- _AVAILABLE DATA_
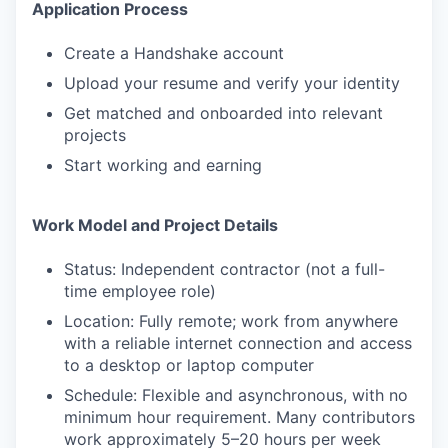
Application Process
Create a Handshake account
Upload your resume and verify your identity
Get matched and onboarded into relevant
projects
Start working and earning
Work Model and Project Details
Status: Independent contractor (not a full-
time employee role)
Location: Fully remote; work from anywhere
with a reliable internet connection and access
to a desktop or laptop computer
Schedule: Flexible and asynchronous, with no
minimum hour requirement. Many contributors
work approximately 5–20 hours per week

- _WORK TASK_
Return the lines containing "with", taking each one from the listing.

- _EXPECTED OUTPUT_
with a reliable internet connection and access
Schedule: Flexible and asynchronous, with no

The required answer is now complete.